RECORDS TO PROCESS Block Start

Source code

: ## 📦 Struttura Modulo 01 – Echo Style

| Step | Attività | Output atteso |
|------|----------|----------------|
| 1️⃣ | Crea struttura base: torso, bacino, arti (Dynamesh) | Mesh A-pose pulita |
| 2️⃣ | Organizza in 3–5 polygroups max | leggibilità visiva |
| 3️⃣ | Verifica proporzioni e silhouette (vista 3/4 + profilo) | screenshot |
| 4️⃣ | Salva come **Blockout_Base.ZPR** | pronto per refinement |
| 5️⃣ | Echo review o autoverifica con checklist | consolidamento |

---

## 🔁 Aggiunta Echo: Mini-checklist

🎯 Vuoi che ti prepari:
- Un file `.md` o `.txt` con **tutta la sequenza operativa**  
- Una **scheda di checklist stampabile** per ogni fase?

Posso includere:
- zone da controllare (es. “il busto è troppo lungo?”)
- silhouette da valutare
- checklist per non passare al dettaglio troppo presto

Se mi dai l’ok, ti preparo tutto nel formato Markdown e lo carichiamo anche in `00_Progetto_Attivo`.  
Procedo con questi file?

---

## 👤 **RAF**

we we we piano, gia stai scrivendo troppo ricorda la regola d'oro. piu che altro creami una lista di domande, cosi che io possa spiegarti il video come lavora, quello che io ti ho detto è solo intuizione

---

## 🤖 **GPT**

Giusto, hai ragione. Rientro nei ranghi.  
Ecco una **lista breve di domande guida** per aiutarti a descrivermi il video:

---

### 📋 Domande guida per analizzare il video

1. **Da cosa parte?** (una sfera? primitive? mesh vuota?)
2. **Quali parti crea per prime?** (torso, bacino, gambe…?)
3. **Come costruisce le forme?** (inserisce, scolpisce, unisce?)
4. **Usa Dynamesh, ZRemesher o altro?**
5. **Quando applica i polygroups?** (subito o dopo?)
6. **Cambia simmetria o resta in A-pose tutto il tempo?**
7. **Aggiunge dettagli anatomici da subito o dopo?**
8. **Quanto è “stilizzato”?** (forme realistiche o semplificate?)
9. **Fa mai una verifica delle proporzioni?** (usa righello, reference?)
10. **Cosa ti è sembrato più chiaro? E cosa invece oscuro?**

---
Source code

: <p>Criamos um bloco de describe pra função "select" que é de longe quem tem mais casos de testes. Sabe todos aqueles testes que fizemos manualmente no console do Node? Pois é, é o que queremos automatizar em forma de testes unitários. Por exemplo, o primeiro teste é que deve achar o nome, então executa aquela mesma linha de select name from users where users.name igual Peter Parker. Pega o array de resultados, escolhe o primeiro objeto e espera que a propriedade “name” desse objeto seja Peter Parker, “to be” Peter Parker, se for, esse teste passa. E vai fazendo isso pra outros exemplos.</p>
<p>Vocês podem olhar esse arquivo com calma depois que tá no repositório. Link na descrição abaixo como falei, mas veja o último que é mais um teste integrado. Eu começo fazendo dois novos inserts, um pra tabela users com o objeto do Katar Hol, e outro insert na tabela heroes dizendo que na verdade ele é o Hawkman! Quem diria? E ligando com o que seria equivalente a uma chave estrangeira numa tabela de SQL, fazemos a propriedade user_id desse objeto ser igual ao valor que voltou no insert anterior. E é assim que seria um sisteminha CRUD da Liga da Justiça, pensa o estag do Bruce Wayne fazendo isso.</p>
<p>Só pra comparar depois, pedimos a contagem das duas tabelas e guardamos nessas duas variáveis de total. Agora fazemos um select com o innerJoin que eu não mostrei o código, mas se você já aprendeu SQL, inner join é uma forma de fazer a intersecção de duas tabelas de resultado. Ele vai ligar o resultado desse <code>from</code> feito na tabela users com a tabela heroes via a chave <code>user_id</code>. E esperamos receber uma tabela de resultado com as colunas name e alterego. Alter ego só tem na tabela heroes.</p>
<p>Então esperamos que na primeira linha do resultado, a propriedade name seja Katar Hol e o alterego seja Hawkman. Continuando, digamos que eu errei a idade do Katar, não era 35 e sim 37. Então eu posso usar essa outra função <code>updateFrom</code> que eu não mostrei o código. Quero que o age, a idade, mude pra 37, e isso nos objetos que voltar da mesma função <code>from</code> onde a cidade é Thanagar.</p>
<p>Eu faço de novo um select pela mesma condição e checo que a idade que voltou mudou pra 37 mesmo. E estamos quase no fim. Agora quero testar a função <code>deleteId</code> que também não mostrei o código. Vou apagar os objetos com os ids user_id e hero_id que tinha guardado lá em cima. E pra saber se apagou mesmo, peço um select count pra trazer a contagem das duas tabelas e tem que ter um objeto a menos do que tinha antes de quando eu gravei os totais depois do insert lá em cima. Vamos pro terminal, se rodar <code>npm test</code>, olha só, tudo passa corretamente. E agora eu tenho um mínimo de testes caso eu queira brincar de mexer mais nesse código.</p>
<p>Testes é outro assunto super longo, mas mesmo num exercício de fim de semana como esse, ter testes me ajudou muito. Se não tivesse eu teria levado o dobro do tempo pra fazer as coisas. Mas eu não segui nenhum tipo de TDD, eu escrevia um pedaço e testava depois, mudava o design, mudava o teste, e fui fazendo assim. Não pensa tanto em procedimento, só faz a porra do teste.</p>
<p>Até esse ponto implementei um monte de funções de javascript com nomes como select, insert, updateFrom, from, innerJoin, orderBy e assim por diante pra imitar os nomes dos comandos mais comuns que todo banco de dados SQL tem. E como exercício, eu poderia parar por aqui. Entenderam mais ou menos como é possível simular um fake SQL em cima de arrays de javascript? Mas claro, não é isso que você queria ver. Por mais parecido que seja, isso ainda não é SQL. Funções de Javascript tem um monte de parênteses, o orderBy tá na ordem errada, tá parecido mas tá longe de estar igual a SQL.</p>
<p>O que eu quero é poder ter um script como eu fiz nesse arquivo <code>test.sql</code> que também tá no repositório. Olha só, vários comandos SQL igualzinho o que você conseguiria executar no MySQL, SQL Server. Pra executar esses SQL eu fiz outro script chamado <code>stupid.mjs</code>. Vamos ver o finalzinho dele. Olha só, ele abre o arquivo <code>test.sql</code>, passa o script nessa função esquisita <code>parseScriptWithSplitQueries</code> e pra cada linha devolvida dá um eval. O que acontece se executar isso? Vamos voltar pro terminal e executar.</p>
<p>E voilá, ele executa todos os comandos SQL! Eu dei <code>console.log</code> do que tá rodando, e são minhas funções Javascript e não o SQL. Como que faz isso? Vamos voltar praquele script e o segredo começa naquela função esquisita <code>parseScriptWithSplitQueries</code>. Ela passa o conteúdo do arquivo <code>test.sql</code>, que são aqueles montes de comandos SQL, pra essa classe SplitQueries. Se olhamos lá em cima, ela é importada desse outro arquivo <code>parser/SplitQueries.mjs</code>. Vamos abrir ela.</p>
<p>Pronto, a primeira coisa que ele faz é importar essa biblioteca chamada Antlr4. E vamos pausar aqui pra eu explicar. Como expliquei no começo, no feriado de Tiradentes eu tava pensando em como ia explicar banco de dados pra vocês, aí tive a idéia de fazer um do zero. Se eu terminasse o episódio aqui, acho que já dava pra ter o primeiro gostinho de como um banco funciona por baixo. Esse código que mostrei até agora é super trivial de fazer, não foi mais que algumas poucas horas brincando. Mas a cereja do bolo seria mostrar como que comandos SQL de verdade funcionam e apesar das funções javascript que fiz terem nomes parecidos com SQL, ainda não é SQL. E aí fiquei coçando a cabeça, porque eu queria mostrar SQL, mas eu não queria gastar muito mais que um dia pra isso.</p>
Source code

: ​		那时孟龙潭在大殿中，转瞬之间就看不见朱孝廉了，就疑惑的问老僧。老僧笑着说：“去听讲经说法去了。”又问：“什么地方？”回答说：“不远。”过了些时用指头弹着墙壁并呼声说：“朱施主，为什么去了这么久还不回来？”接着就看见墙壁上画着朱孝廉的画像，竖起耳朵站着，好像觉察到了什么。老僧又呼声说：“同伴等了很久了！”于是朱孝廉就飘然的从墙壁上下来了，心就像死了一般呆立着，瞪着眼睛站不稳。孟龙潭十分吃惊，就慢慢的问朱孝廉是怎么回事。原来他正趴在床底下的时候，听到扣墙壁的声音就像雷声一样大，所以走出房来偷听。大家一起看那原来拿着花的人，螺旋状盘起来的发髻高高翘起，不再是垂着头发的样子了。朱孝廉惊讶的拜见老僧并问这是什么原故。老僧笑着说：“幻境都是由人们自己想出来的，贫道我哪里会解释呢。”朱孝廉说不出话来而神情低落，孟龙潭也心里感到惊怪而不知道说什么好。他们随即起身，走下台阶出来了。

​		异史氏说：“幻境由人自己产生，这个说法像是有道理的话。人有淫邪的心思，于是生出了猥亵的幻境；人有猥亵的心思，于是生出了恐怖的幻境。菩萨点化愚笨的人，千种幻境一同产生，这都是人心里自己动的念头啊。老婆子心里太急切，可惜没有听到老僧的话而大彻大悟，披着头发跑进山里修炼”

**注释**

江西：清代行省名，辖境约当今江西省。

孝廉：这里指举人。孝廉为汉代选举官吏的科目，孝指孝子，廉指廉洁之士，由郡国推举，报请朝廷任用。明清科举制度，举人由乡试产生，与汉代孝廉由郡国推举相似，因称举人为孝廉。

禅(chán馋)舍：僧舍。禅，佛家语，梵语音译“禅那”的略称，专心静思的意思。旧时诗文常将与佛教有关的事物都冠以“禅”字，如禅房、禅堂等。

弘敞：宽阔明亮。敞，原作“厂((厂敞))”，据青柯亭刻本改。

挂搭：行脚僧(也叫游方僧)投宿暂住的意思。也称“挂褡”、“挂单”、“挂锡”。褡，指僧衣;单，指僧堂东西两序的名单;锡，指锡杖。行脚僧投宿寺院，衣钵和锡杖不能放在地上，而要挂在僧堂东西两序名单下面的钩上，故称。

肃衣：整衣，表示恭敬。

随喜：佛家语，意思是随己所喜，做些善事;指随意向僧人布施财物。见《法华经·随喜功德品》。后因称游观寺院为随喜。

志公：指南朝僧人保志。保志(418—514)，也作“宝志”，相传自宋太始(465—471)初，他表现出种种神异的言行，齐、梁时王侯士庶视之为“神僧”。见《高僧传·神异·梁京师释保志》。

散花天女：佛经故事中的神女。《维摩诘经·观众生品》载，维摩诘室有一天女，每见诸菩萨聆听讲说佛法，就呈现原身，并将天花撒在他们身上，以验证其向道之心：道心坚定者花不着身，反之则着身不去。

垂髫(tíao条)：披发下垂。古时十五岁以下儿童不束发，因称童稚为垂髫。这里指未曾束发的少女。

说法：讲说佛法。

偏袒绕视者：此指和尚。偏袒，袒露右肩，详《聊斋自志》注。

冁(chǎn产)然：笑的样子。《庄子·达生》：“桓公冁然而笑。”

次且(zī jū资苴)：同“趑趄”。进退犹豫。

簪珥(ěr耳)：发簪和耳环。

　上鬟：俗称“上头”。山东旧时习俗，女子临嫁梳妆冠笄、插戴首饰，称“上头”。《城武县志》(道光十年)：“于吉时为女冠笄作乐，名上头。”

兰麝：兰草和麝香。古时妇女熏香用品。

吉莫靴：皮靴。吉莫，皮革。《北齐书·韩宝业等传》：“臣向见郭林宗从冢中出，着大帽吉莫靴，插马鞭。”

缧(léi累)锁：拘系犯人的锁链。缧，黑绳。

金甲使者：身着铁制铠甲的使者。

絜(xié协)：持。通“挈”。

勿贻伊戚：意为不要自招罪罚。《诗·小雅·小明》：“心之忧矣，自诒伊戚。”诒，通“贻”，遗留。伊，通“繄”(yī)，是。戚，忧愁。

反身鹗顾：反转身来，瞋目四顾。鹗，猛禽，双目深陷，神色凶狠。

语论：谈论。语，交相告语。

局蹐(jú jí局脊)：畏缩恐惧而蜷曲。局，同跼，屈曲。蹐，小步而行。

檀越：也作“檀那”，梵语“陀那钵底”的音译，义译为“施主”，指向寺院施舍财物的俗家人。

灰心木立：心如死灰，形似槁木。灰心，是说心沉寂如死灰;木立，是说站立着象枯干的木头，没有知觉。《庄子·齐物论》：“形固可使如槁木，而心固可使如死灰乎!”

RECORDS TO PROCESS Block End

* [WHAT YOU HAVE TO DO]: Output the records verbatim, starting at the line that contains "挂搭：行脚僧(也叫游方僧)投" and ending with the last line of the records.

* [RESULT FOR THIS EXERCISE]:
挂搭：行脚僧(也叫游方僧)投宿暂住的意思。也称“挂褡”、“挂单”、“挂锡”。褡，指僧衣;单，指僧堂东西两序的名单;锡，指锡杖。行脚僧投宿寺院，衣钵和锡杖不能放在地上，而要挂在僧堂东西两序名单下面的钩上，故称。

肃衣：整衣，表示恭敬。

随喜：佛家语，意思是随己所喜，做些善事;指随意向僧人布施财物。见《法华经·随喜功德品》。后因称游观寺院为随喜。

志公：指南朝僧人保志。保志(418—514)，也作“宝志”，相传自宋太始(465—471)初，他表现出种种神异的言行，齐、梁时王侯士庶视之为“神僧”。见《高僧传·神异·梁京师释保志》。

散花天女：佛经故事中的神女。《维摩诘经·观众生品》载，维摩诘室有一天女，每见诸菩萨聆听讲说佛法，就呈现原身，并将天花撒在他们身上，以验证其向道之心：道心坚定者花不着身，反之则着身不去。

垂髫(tíao条)：披发下垂。古时十五岁以下儿童不束发，因称童稚为垂髫。这里指未曾束发的少女。

说法：讲说佛法。

偏袒绕视者：此指和尚。偏袒，袒露右肩，详《聊斋自志》注。

冁(chǎn产)然：笑的样子。《庄子·达生》：“桓公冁然而笑。”

次且(zī jū资苴)：同“趑趄”。进退犹豫。

簪珥(ěr耳)：发簪和耳环。

　上鬟：俗称“上头”。山东旧时习俗，女子临嫁梳妆冠笄、插戴首饰，称“上头”。《城武县志》(道光十年)：“于吉时为女冠笄作乐，名上头。”

兰麝：兰草和麝香。古时妇女熏香用品。

吉莫靴：皮靴。吉莫，皮革。《北齐书·韩宝业等传》：“臣向见郭林宗从冢中出，着大帽吉莫靴，插马鞭。”

缧(léi累)锁：拘系犯人的锁链。缧，黑绳。

金甲使者：身着铁制铠甲的使者。

絜(xié协)：持。通“挈”。

勿贻伊戚：意为不要自招罪罚。《诗·小雅·小明》：“心之忧矣，自诒伊戚。”诒，通“贻”，遗留。伊，通“繄”(yī)，是。戚，忧愁。

反身鹗顾：反转身来，瞋目四顾。鹗，猛禽，双目深陷，神色凶狠。

语论：谈论。语，交相告语。

局蹐(jú jí局脊)：畏缩恐惧而蜷曲。局，同跼，屈曲。蹐，小步而行。

檀越：也作“檀那”，梵语“陀那钵底”的音译，义译为“施主”，指向寺院施舍财物的俗家人。

灰心木立：心如死灰，形似槁木。灰心，是说心沉寂如死灰;木立，是说站立着象枯干的木头，没有知觉。《庄子·齐物论》：“形固可使如槁木，而心固可使如死灰乎!”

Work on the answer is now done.